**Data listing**
··········
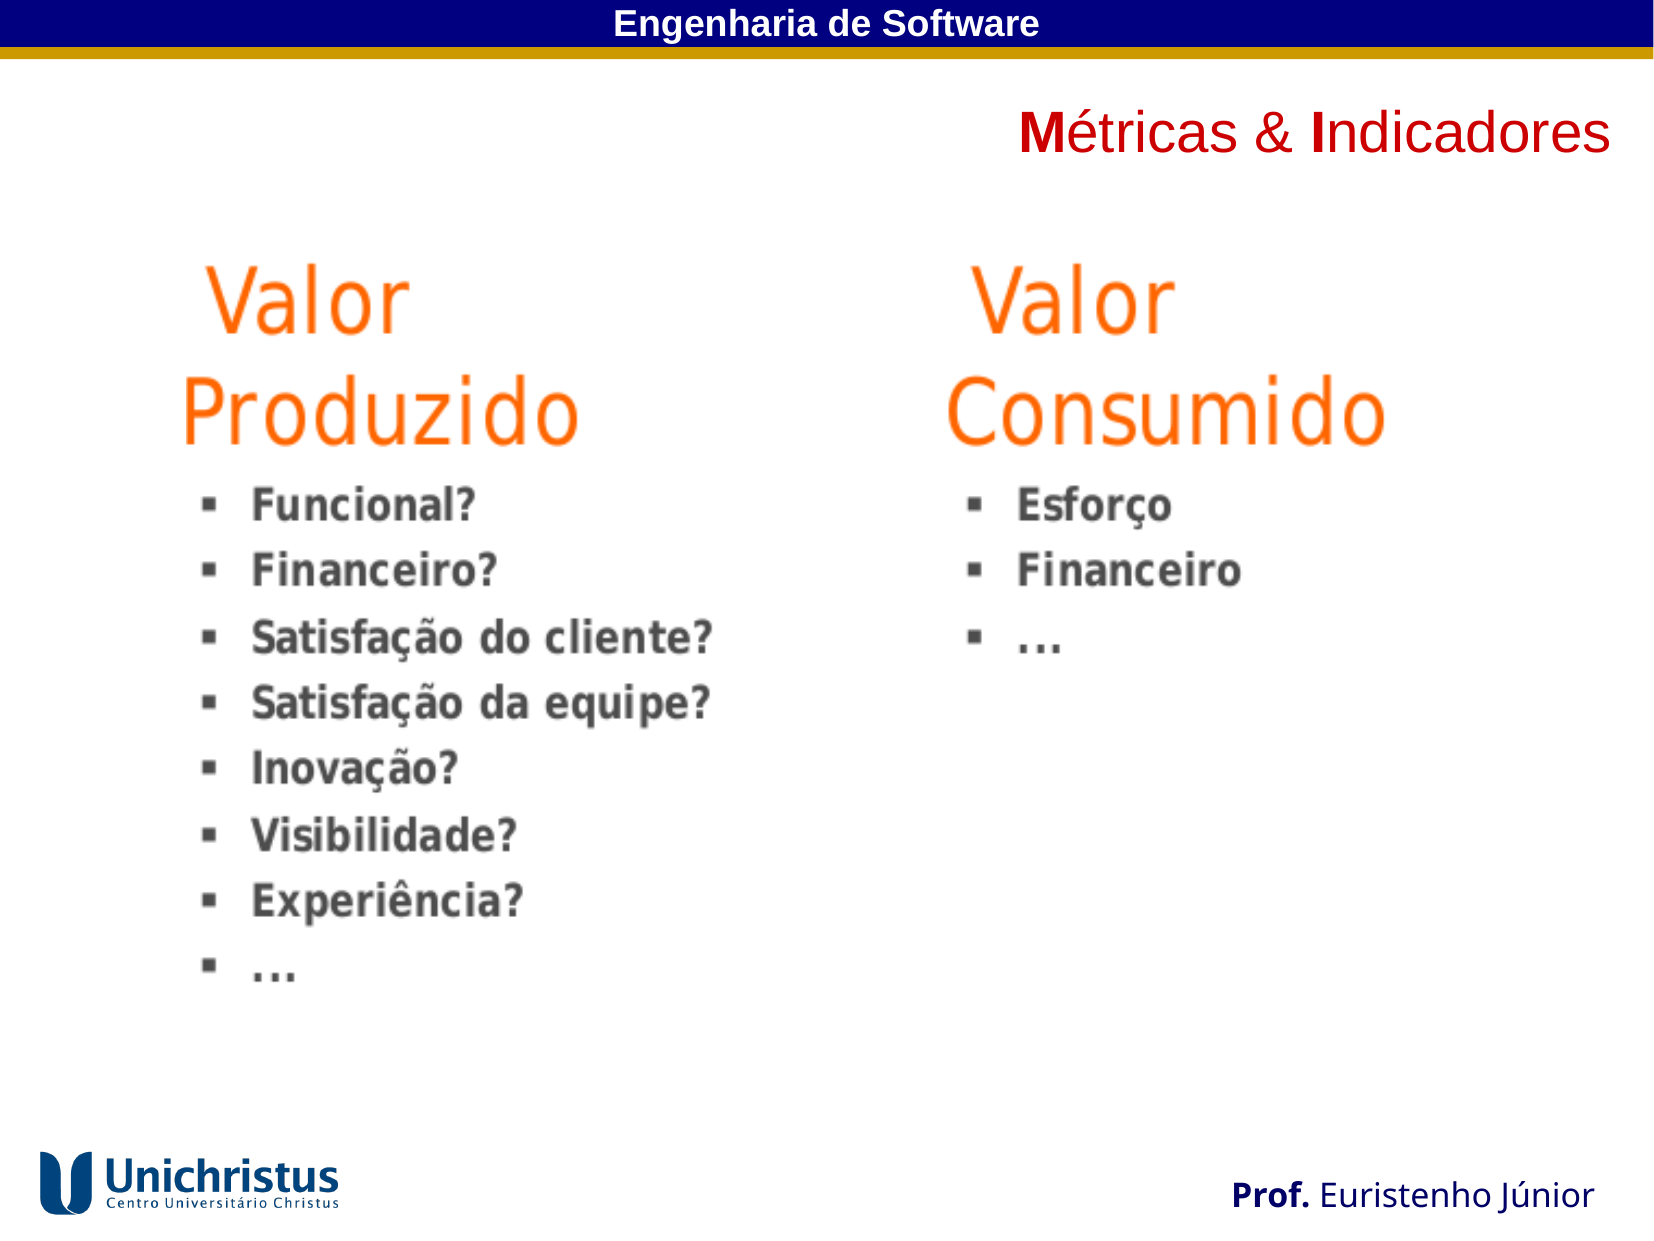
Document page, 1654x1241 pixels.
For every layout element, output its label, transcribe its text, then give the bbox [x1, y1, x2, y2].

text_box Engenharia de Software [0, 0, 1654, 47]
text_box [0, 47, 1654, 60]
picture [35, 1148, 343, 1217]
text_box Métricas & Indicadores [1003, 92, 1654, 173]
picture [186, 247, 1406, 1004]
text_box Prof. Euristenho Júnior [1216, 1163, 1654, 1224]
··········
**WHAT YOU NEED TO DO**
Reproduce the material above word for word, leaving the pictures out of your answer.

**RESPONSE TO THE TASK**
Document page, 1654x1241 pixels.
For every layout element, output its label, transcribe its text, then give the bbox [x1, y1, x2, y2].

text_box Engenharia de Software [0, 0, 1654, 47]
text_box [0, 47, 1654, 60]
picture [35, 1148, 343, 1217]
text_box Métricas & Indicadores [1003, 92, 1654, 173]
picture [186, 247, 1406, 1004]
text_box Prof. Euristenho Júnior [1216, 1163, 1654, 1224]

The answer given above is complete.